## DATA PROVIDED:
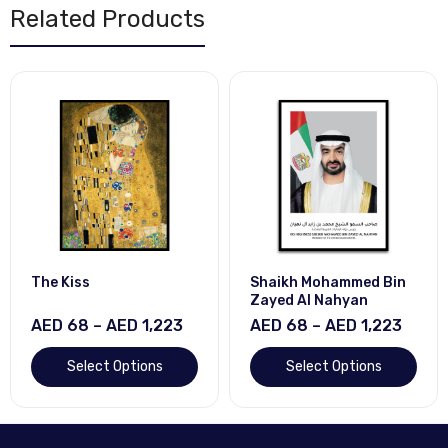
Related Products
The Kiss
Shaikh Mohammed Bin
Zayed Al Nahyan
AED 68 – AED 1,223
AED 68 – AED 1,223
Select Options
Select Options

## EXERCISE BRIEF:
Without including any pictures, repeat the records above exactly.

## RESPONSE AREA:
Related Products
The Kiss
Shaikh Mohammed Bin
Zayed Al Nahyan
AED 68 – AED 1,223
AED 68 – AED 1,223
Select Options
Select Options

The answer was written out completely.